All went well at my doctor’s appointment in the rather light traffic of Phoenixn. I headed home via the more scenic route of US-60 and US-70, a less arid and higher part of the Sonoran Desert.

Not that much of Arizona or New Mexico aren’t scenic. Just some routes are more scenic than others, as both states can be picky given what we can choose from!

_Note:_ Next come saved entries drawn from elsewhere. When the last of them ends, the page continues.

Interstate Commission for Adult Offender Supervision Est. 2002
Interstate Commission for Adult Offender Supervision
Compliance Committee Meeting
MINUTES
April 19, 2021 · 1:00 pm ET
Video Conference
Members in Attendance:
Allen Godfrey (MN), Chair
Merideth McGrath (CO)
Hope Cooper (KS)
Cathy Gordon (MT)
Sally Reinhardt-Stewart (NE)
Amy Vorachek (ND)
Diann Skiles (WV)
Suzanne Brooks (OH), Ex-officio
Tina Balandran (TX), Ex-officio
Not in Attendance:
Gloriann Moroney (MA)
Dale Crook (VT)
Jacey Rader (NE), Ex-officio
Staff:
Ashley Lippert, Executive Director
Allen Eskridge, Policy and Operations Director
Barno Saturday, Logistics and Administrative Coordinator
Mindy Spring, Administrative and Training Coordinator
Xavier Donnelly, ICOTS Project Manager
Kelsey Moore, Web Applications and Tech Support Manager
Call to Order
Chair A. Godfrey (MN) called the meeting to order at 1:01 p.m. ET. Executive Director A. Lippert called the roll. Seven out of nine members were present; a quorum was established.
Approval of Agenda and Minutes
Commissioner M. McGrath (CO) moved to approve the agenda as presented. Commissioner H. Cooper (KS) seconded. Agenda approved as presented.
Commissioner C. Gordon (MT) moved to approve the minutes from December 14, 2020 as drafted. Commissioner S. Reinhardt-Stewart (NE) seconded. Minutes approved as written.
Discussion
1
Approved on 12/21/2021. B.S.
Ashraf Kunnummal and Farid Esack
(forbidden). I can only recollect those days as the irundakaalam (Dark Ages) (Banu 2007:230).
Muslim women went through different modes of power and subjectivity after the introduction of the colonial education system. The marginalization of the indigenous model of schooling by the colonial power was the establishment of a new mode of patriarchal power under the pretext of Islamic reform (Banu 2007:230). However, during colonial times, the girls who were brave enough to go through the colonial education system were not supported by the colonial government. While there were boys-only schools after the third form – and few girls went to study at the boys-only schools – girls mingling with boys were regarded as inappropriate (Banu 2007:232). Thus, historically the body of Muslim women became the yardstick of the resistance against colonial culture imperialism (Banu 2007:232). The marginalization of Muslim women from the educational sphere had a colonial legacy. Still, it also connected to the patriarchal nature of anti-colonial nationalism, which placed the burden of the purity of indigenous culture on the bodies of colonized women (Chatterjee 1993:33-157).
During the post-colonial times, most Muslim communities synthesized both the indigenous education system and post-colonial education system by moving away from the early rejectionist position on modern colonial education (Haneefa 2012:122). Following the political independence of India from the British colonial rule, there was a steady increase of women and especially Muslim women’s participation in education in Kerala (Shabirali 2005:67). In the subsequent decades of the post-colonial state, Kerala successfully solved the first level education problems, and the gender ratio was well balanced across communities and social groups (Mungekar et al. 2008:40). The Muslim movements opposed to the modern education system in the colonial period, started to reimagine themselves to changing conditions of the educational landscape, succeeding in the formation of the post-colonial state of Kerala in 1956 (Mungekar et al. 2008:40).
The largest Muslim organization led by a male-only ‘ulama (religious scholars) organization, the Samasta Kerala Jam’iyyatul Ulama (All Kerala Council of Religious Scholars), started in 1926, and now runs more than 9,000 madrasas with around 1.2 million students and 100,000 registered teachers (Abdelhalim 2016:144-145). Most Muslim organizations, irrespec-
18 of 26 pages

Ironwood / Olneya tesota signals summer beginning in a more subtle manner than golden palo verdes signal spring in Arizona’s Sonoran Desert. We’re far enough west yet just high enough in elevation, there’s a richer plant diversity here than to my west or the last section of Sonoran Desert in the Gila Valley west of Safford.

I drove back and did a U-turn to get these Ironwood photos! What’s 20 more minutes added to one 5-1/2 hour drive?

These hills look enjoyable to more than a driver, including by horseback or mountain bike.


This heavily farmed area between Pima and Safford blurs what the original vegetation cover was here. The climatology and nearby, wild areas indicate to me it’s the ecotone where the Chihuahuan and Sonoran deserts overlap.

Which I’ll explore in a future blog post, to see which desert overlaps more.

That distant plateau in tan grasses, Frye Mesa, looks like it would be interesting to explore. Especially with the range of elevations, 2,900 feet where I took the photo to 10,700 feet on the top of still-snow-capped Mount Graham.

7,800 feet of elevation change in a short distance must hide many treasures.

Which is yet another post, how some southwestern towns have amazing mountain backdrops and changes in plants and climate. Those are to be enjoyed, but not used to justify forcing colder, wetter plant species in town to deny place.